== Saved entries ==
____________________
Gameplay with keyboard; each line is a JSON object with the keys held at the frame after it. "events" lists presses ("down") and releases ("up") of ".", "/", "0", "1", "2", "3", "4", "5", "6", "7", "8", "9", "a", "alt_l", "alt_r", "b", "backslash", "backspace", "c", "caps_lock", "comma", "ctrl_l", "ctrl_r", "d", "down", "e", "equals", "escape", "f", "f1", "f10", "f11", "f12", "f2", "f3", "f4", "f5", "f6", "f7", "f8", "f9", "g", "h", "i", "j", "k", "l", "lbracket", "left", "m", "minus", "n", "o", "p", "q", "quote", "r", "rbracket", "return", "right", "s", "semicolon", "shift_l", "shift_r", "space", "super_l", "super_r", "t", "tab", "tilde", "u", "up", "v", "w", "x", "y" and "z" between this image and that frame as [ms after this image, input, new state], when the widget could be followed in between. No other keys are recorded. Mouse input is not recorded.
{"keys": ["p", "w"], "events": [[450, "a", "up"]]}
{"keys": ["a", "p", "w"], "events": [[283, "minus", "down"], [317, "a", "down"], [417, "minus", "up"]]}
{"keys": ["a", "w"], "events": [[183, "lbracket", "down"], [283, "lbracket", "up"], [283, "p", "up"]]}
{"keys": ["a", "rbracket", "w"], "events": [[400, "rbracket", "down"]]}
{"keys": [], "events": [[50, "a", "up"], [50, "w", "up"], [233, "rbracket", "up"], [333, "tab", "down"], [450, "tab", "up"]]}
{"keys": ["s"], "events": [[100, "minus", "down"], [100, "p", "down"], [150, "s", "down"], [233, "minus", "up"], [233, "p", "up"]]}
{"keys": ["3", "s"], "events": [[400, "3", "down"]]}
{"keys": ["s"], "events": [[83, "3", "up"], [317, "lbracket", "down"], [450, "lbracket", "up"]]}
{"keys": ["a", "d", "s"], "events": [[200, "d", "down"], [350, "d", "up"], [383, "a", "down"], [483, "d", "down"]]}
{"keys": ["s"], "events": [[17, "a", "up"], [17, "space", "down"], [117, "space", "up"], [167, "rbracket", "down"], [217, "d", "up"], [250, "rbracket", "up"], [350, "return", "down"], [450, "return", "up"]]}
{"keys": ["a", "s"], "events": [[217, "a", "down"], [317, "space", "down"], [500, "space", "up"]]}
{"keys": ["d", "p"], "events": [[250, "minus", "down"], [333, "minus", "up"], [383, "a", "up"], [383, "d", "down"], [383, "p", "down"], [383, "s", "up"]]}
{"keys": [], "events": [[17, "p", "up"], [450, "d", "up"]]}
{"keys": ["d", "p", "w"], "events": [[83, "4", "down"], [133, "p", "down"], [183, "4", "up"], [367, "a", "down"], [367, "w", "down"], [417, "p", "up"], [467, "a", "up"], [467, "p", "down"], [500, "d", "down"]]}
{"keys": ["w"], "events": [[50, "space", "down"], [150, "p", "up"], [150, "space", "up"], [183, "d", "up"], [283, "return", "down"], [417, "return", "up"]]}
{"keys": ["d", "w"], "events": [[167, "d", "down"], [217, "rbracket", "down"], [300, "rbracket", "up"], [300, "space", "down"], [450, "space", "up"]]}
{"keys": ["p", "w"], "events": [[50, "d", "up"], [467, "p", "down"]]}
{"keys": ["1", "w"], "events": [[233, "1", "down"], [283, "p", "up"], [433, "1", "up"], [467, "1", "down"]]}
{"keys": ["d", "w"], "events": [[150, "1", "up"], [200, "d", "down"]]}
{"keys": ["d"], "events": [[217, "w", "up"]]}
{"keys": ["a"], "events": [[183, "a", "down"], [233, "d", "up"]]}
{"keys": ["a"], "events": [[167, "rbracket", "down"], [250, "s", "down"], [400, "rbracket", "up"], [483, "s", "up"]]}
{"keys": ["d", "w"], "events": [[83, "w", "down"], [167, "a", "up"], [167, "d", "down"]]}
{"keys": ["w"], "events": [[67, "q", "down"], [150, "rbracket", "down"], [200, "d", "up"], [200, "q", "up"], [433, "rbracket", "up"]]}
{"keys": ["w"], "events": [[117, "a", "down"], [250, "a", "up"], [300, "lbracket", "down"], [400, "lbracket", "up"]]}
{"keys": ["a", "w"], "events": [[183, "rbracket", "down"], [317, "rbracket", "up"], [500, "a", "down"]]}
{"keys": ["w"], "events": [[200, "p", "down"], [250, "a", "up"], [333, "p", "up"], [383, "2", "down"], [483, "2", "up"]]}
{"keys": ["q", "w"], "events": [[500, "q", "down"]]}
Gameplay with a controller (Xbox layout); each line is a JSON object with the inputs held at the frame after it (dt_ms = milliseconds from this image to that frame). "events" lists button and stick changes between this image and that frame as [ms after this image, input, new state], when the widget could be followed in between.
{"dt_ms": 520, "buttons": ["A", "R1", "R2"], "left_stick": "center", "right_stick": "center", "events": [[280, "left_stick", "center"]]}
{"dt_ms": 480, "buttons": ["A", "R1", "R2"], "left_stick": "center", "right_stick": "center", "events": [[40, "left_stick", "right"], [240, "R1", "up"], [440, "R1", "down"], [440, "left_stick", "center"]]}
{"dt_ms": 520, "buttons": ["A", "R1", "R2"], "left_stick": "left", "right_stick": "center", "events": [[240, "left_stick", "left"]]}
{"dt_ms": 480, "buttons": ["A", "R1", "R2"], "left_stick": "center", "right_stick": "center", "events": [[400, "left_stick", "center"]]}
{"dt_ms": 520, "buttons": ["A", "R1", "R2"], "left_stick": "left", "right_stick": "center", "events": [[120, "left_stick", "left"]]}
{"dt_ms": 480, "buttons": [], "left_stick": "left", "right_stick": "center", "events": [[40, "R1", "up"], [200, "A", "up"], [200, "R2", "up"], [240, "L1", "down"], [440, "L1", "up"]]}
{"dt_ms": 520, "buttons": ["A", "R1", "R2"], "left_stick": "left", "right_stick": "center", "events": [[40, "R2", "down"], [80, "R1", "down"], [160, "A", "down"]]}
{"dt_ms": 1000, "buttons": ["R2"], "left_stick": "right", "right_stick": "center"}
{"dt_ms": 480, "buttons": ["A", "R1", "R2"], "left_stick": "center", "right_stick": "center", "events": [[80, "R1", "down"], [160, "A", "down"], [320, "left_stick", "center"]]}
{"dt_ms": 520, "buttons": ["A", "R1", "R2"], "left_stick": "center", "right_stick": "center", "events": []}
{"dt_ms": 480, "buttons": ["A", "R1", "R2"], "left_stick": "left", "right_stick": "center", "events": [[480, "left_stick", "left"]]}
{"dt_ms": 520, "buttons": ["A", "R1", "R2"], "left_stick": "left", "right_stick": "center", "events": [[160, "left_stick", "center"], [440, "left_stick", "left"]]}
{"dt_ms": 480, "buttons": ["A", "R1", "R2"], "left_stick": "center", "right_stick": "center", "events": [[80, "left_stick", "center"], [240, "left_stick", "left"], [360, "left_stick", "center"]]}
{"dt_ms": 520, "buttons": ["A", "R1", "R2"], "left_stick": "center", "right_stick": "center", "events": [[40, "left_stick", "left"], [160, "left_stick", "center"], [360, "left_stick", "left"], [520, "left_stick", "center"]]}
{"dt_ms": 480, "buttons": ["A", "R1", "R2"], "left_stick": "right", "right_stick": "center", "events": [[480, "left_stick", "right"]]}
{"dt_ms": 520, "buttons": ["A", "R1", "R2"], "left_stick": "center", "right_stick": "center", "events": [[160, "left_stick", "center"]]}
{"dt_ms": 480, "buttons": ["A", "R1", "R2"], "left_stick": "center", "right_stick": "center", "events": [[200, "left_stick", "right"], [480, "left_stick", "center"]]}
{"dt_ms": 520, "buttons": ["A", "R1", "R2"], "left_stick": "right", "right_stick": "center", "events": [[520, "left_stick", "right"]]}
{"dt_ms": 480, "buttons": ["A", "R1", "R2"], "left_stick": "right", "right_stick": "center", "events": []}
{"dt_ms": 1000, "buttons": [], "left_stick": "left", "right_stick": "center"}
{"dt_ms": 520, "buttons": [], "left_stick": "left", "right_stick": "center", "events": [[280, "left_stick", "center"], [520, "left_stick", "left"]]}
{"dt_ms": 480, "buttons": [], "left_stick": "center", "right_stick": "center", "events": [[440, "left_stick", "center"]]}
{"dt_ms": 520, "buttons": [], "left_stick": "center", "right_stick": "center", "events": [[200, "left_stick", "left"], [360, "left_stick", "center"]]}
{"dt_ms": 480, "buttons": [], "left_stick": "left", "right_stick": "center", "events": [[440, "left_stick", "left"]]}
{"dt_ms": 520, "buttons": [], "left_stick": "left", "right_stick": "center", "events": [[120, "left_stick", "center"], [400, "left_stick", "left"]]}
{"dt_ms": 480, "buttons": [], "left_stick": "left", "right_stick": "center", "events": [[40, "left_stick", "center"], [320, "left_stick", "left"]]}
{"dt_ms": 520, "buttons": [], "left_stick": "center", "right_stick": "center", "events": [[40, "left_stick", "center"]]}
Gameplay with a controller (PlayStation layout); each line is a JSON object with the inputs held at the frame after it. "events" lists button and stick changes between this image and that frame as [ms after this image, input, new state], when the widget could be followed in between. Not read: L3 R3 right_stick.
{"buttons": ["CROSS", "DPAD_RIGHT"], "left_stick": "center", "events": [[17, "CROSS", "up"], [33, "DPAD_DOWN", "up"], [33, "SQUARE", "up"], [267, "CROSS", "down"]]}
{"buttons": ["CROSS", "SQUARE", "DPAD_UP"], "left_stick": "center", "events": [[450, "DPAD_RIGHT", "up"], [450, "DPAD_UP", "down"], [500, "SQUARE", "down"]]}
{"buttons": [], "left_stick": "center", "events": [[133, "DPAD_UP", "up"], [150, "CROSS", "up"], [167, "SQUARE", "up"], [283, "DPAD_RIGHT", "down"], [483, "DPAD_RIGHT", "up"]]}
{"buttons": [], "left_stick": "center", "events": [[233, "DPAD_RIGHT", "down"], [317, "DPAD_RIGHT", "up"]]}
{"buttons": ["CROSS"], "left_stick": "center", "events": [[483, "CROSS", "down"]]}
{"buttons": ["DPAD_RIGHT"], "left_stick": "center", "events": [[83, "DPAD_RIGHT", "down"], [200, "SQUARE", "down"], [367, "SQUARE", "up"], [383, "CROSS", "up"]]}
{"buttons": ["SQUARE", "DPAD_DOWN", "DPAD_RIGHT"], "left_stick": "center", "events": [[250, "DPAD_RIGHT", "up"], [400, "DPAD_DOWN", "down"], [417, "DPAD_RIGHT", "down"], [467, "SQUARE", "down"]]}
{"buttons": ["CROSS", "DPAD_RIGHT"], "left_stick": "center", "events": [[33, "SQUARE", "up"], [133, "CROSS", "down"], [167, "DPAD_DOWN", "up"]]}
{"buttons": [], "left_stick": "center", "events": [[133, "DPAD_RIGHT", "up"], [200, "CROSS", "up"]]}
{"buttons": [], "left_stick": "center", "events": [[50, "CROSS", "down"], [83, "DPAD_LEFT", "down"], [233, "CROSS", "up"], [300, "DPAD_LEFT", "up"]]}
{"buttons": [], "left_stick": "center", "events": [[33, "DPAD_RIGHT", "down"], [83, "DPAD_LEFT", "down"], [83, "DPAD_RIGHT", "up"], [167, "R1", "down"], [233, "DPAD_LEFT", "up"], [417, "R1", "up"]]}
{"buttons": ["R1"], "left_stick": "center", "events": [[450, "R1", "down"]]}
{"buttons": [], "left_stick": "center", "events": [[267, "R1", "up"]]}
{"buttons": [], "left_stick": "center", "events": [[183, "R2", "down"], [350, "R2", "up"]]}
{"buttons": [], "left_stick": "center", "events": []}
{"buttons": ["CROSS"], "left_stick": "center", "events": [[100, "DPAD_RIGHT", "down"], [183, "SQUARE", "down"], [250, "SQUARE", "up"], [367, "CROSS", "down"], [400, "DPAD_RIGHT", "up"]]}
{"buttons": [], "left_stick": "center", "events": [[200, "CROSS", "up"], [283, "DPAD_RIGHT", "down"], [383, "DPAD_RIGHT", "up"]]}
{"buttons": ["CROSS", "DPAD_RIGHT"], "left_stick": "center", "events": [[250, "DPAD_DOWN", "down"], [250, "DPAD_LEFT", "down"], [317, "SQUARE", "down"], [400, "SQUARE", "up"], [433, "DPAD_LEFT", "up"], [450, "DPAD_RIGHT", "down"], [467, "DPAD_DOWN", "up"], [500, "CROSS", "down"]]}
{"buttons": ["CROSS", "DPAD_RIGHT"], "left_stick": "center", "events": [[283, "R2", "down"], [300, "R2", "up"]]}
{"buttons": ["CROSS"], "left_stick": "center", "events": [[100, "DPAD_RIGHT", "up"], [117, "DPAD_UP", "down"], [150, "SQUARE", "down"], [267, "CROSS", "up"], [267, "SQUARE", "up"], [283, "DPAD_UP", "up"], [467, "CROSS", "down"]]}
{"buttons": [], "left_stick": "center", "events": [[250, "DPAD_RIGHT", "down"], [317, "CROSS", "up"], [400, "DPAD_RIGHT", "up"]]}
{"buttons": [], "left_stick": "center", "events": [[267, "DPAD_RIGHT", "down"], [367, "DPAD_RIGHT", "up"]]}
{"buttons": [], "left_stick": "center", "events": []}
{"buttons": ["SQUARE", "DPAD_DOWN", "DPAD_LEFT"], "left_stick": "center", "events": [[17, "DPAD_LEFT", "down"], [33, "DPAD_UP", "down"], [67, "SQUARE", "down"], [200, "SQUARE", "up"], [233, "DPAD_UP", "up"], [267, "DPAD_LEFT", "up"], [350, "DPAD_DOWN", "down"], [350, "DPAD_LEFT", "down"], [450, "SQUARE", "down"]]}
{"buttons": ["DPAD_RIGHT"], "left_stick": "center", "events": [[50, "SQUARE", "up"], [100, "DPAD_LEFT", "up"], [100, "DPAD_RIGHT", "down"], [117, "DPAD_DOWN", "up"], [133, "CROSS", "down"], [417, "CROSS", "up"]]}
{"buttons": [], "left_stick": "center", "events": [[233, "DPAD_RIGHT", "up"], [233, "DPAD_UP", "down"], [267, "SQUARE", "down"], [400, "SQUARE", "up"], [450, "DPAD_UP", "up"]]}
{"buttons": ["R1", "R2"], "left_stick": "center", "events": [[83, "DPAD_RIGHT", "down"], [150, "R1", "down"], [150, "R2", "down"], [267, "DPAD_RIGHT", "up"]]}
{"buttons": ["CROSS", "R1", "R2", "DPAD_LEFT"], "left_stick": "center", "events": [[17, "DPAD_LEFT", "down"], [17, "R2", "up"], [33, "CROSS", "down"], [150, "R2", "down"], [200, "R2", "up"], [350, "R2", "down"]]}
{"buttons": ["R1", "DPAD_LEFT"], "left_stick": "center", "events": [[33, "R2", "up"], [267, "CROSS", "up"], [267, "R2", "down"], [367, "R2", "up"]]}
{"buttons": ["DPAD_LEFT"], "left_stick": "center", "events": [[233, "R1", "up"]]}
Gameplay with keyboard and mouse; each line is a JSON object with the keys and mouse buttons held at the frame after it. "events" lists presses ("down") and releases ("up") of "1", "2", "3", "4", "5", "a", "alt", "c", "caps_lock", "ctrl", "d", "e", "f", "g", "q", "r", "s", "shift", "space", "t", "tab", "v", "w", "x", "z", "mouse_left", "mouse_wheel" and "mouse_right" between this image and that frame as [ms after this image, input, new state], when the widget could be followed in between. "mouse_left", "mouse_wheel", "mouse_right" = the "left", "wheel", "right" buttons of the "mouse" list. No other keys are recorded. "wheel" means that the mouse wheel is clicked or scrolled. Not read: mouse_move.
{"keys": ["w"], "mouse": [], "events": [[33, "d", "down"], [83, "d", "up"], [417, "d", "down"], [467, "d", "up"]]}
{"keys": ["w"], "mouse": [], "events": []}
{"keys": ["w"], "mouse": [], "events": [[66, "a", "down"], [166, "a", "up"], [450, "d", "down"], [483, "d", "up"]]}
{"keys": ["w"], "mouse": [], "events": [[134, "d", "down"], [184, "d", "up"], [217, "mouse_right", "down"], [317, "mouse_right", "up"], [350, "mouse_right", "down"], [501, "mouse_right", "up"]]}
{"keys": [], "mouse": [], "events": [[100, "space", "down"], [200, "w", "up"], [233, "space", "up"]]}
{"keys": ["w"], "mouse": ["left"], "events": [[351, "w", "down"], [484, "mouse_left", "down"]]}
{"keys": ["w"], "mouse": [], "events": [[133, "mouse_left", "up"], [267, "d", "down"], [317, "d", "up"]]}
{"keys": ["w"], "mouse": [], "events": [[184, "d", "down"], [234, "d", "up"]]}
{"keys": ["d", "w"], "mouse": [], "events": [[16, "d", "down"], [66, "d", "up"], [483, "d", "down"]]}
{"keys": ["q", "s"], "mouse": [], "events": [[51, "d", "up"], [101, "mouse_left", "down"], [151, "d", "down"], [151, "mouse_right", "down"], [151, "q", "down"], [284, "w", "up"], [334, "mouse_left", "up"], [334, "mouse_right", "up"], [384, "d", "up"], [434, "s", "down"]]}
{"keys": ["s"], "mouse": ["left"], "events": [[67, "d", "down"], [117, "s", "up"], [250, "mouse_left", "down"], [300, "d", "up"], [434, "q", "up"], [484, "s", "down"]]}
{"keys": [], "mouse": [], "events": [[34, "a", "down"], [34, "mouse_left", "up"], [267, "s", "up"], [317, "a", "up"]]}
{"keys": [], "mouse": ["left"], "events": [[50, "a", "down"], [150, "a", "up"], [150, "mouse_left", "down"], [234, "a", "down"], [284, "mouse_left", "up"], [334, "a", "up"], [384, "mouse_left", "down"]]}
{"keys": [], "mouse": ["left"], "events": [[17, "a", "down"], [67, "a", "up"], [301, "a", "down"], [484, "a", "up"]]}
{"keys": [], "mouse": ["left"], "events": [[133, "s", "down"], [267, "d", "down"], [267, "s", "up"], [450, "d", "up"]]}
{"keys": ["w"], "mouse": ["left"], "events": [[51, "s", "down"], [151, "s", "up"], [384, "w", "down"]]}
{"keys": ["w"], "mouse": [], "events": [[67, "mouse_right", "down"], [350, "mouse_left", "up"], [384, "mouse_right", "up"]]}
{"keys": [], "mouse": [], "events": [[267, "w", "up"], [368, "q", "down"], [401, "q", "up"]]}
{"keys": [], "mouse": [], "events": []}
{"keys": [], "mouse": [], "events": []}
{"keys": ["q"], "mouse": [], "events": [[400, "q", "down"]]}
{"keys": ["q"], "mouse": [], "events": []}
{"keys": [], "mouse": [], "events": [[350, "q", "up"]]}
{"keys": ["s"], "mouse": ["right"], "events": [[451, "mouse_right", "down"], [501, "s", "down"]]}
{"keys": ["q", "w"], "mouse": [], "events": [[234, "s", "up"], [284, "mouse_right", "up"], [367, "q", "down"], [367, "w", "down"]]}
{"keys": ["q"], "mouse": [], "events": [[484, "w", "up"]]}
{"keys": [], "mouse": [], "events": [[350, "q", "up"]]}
____________________
== Exercise requirements ==
Filter the entries above down to the lines containing the word "controller".

== Answer box ==
Gameplay with a controller (Xbox layout); each line is a JSON object with the inputs held at the frame after it (dt_ms = milliseconds from this image to that frame). "events" lists button and stick changes between this image and that frame as [ms after this image, input, new state], when the widget could be followed in between.
Gameplay with a controller (PlayStation layout); each line is a JSON object with the inputs held at the frame after it. "events" lists button and stick changes between this image and that frame as [ms after this image, input, new state], when the widget could be followed in between. Not read: L3 R3 right_stick.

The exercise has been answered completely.